売れないかもしれないモノを
つくらなくても価値の提案はできる

「モノづくりより価値づくりを」と私が勧めるのは、ひとつ大きなメリットがあることも理由となっています。それは価値の「提案」はモノをつくらなくてもできるから、ということ。今はモノをつくる前から、価値を提案することができる時代なのです。その実例をいくつかご紹介しましょう。

 シリコンバレーで2013年に誕生したスタートアップ「DoorDash」(ドアダッシュ)は、フードデリバリーサービスを提供しています。現在ニューヨーク証券取引所にも上場する同社の創業者らは、設立当時はスタンフォード大学の学生でした。
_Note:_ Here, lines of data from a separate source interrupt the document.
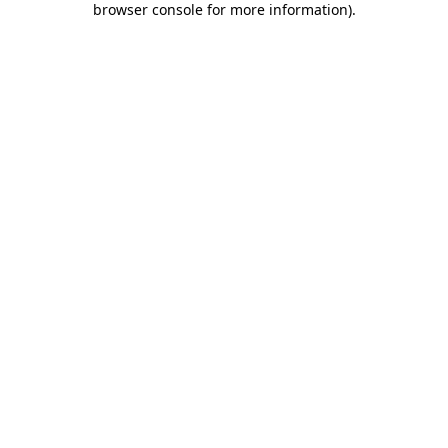
browser console for more information)
.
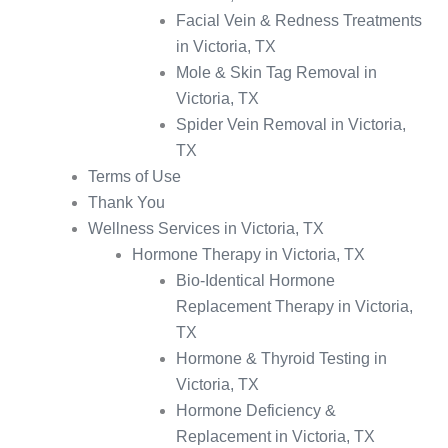
Facial Vein & Redness Treatments
in Victoria, TX
Mole & Skin Tag Removal in
Victoria, TX
Spider Vein Removal in Victoria,
TX
Terms of Use
Thank You
Wellness Services in Victoria, TX
Hormone Therapy in Victoria, TX
Bio-Identical Hormone
Replacement Therapy in Victoria,
TX
Hormone & Thyroid Testing in
Victoria, TX
Hormone Deficiency &
Replacement in Victoria, TX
 彼らは、最初は1枚の簡単なランディングページからビジネスを始めました。ページに近隣の何店舗かのレストランのPDFメニューを載せ、注文を受け付ける電話番号を載せ、実際に何か買ってきて欲しいという注文がどのくらい入るのかを試したのです。注文が入れば、自分たちで頼まれた料理を買ってきて自分たちで届ける、ということを繰り返し、人員不足で配達に時間がかかって苦情が来るほど需要があることを見極めた上で、より多くの人がサービスを利用できるような仕組みとアプリづくりに取り組みました。

 これが先に価値を提案し、価値の検証ができてから、必要なプロダクト(モノ)をつくっていくというやり方です。同じやり方で成功した企業に、靴のインターネット通販の先駆者として知られるザッポスがあります。

 従来、サイズ感や履き心地などが重視される靴は、オンライン販売には向いていないものとされてきました。しかし、ザッポス創業者のニック・スウィンマーンは「靴もオンラインで売れる」と仮説を立て、そのアイデアが正しいか確かめることから始めました。

 近所の靴屋で商品の撮影をさせてもらい、それをウェブに掲載。注文が入ればその靴を買ってきて配送する、というかたちでスタートしたザッポスは、実際にネットでもそれなりに靴が売れることを証明し、それからシステム化を進めています。

 オンラインストレージの「ドロップボックス」(Dropbox)の話も有名です。USBメモリでデータのやり取りをするのではなく、その代わりをネットでできればいいのではないかというアイデアを、彼らはまず、ビデオをつくって売り込むところから始めました。「こういうサービスがあったら本当に欲しいですか」ということを、確認して回ったわけです。